■ **MATERIAL FOR THIS EXERCISE**
::::::

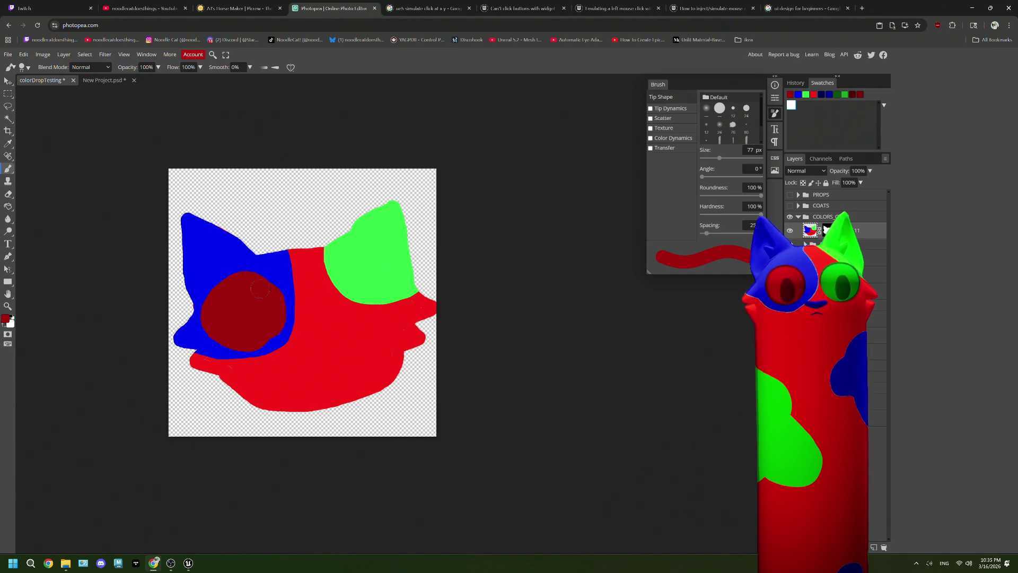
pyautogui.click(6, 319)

::::::

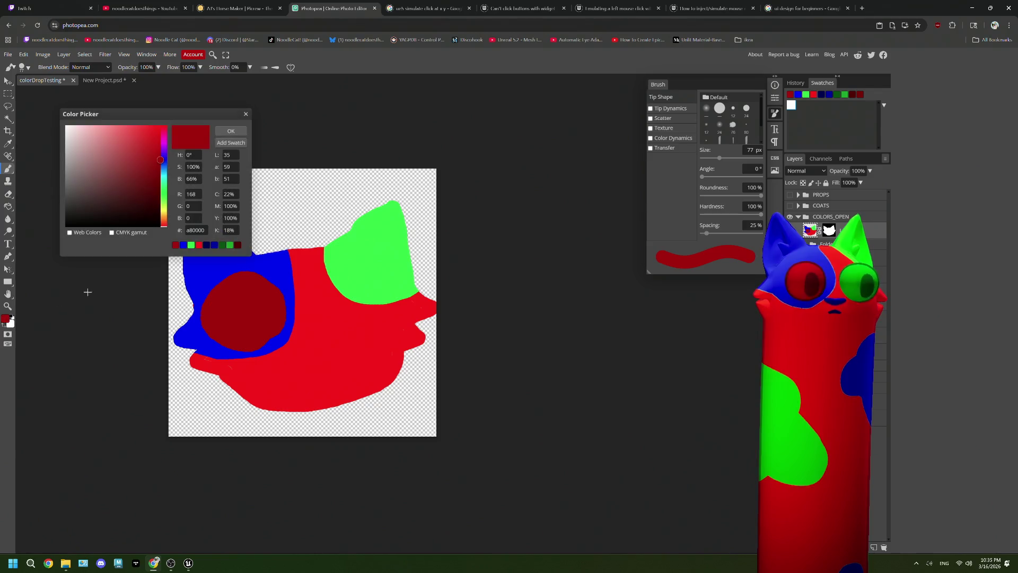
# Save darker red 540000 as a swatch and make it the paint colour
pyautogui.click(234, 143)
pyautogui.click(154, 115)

::::::

■ **WHAT THIS TASK INVOLVES**
Determine the number of lines in the listing that hold the word "pyautogui", and supply that number and nothing further.

■ **ANSWER SPACE**
3